* _About this task_
Look through the entries for the string "size", and copy each line that holds it.

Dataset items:
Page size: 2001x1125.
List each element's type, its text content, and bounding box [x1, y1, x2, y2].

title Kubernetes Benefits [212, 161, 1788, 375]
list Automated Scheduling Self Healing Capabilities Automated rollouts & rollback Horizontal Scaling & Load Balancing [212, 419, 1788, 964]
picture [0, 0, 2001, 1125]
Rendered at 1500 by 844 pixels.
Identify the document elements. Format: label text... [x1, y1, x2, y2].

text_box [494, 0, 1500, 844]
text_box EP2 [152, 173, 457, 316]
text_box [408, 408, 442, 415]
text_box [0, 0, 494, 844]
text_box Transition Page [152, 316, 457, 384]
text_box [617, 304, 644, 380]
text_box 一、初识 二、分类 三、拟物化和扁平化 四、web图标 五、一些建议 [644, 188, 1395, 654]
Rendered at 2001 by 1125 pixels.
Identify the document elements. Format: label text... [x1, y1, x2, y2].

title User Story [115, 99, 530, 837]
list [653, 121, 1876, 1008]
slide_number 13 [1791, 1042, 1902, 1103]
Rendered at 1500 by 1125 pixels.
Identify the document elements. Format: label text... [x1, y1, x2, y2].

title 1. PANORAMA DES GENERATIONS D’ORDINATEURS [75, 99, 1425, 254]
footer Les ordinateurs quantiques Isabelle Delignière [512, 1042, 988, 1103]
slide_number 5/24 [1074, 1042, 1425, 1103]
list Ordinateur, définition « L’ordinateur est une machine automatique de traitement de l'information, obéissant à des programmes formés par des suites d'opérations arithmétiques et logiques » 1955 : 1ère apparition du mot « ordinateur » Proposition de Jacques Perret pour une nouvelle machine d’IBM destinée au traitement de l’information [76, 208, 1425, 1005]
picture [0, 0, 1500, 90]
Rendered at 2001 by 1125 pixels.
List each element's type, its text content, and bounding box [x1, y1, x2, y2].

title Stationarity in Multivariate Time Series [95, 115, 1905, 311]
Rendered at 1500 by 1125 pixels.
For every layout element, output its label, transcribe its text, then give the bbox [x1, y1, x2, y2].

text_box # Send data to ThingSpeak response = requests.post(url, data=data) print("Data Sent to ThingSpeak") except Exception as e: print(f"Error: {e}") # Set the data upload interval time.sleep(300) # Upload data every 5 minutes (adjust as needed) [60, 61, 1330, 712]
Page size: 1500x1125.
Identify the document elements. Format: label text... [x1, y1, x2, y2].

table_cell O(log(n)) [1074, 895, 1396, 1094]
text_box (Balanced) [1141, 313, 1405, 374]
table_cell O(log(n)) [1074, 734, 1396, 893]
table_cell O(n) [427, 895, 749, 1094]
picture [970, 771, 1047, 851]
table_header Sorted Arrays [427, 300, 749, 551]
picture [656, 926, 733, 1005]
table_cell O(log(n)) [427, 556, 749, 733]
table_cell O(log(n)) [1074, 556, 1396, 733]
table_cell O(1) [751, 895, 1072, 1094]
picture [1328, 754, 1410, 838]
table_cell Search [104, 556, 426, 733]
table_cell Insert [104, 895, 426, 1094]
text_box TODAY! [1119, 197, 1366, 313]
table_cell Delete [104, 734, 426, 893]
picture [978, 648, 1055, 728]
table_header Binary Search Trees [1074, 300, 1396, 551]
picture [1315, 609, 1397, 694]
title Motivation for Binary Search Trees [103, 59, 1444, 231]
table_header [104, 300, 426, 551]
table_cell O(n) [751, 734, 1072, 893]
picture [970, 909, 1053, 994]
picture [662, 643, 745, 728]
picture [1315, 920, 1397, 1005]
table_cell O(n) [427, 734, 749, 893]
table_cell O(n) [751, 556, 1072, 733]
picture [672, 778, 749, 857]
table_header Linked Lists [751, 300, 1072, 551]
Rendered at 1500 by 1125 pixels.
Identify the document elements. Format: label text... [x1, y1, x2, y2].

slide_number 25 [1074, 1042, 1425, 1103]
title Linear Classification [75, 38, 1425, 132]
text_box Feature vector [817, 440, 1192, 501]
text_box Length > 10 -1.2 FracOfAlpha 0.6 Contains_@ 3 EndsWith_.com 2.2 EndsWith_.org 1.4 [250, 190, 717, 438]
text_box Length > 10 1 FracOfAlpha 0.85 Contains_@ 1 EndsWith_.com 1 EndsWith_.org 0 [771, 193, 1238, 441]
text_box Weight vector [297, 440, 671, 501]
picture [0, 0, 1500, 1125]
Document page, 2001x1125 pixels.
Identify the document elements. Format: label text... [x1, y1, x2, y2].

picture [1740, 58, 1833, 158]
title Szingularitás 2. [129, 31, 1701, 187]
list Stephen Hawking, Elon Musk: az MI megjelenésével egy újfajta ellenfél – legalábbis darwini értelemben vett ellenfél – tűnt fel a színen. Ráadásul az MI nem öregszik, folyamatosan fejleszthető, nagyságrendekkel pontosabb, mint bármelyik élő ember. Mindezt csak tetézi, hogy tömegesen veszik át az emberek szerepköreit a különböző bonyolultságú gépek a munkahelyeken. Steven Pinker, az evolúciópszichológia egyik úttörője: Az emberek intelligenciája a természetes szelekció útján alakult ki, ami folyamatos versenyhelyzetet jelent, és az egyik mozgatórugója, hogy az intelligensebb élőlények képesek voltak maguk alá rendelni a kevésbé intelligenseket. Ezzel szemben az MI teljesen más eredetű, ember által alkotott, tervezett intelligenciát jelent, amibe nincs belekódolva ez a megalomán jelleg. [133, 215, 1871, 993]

* _Response area_
Page size: 2001x1125.
Page size: 1500x1125.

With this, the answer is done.